For sure. Even if you clear the screen and immediately redraw the same thing, there can be flicker from the clear.

...it is necessary when you want to print a new character.

This is not necessarily the case. When fonts are rendered to the display the transparent pixels of the character are written as well. For example if you write the letter "0" all the pixels are written including the "non black" ones. So if you write a character on top of an existing character you don't necessarily have to clear the previous character. I say "not necessarily" because it depends on the font. If the font is a fixed sized font then you can draw characters on top of other characters and never have to erase them as long as the strings are the same length. If the fonts are variable in size then this won't work if the second character drawn is narrow than the first since it will not overwrite any pixels beyond its width.

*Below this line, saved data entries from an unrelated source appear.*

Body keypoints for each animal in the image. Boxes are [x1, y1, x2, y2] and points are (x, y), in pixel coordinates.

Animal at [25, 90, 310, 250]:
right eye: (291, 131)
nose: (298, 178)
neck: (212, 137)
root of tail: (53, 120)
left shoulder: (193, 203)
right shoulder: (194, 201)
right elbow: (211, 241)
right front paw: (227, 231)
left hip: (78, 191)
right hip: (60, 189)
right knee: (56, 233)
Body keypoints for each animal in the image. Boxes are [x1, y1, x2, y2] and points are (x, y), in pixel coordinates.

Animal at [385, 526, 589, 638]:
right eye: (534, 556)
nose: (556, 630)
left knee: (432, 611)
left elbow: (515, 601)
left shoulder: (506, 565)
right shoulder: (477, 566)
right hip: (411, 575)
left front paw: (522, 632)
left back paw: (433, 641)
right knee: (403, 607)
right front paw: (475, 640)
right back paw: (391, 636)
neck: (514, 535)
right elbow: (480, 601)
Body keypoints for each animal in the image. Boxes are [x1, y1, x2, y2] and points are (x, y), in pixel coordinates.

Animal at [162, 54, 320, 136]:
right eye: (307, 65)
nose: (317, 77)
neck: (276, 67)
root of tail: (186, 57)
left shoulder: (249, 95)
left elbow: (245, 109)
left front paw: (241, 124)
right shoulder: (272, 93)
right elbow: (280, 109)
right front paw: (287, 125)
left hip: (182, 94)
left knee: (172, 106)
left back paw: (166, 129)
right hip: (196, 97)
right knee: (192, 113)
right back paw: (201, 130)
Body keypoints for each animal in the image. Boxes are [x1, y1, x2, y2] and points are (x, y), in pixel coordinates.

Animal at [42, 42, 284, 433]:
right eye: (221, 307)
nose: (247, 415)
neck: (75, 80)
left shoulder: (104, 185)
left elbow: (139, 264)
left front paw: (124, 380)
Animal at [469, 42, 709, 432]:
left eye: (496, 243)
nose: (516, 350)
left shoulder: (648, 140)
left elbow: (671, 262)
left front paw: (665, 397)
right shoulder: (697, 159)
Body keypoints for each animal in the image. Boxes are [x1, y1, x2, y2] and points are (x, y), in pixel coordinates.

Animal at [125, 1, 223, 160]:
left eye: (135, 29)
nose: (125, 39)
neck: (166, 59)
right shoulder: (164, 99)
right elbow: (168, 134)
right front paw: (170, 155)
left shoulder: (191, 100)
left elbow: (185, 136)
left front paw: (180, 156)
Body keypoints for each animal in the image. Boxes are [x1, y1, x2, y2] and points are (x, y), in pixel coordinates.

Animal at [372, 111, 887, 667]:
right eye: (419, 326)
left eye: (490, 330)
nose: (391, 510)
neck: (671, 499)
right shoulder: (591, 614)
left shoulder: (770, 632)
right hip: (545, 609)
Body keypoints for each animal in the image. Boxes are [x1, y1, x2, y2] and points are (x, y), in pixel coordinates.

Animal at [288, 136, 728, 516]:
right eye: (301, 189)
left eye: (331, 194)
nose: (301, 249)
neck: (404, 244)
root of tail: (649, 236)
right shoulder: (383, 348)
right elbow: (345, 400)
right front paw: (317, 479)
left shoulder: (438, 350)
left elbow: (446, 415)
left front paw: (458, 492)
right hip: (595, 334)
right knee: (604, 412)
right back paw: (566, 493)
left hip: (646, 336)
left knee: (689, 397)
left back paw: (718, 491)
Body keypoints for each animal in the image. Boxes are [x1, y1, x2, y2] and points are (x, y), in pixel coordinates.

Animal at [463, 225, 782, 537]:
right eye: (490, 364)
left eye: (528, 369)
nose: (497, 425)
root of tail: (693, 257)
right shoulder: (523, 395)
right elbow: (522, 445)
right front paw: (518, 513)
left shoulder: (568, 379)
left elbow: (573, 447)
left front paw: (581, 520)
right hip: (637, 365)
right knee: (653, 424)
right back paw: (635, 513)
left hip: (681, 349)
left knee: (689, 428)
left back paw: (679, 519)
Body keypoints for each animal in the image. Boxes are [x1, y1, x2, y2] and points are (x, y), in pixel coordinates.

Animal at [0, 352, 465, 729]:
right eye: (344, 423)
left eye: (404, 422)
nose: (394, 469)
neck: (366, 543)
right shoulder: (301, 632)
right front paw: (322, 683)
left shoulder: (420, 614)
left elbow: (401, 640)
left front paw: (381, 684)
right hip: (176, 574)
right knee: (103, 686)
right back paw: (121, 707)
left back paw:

However, unless I missed it, you are printing the a new character constantly even if the character is the same as the last. I think you should only clearing and printing to the screen if(newcharacter does not == oldcharacter) You might also think about how often you must update the screen. Such as update every 500ms or every 1 second.

Also it might be better to not clear the whole screen but, rather just the area that needs to change.

This is very true. If you want to prevent flicker, you need to update the screen as little as possible. And definitely avoid clearing the screen. Text areas would be good for what you are doing. That way you can update the individual area or even clear that individual area. Also with Text areas, you can assign different fonts to each text area, so you don't have to keep changing the default font.

The units ( "Km/h" ) could have its own text area and would only have to written once.

If you use a fixed width font, then you shouldn't ever have to clear the screen or text area. You can simply overwrite the text.

If you can affort the 1.8k or so of code an easy way to print adjusted/filled numbers when using fixed width fonts is to use the xxprintf() functions.

The glcd library supports using printf() function to a text area. That way the you things like:

GLCD.Printf("%3d", speed_kmh);
textarea.Printf("%3d", speed_kmh);

And not have to worry about all the x coordinate stuff. The text will always start in the same location since there will be leading spaces in the output string.

And if you want zero filled the you can simply use:

GLCD.Printf("%03d", speed_kmh);
textarea.Printf("%03d", speed_kmh);

See the documentation on text areas and the "BigNums" example for more on text areas.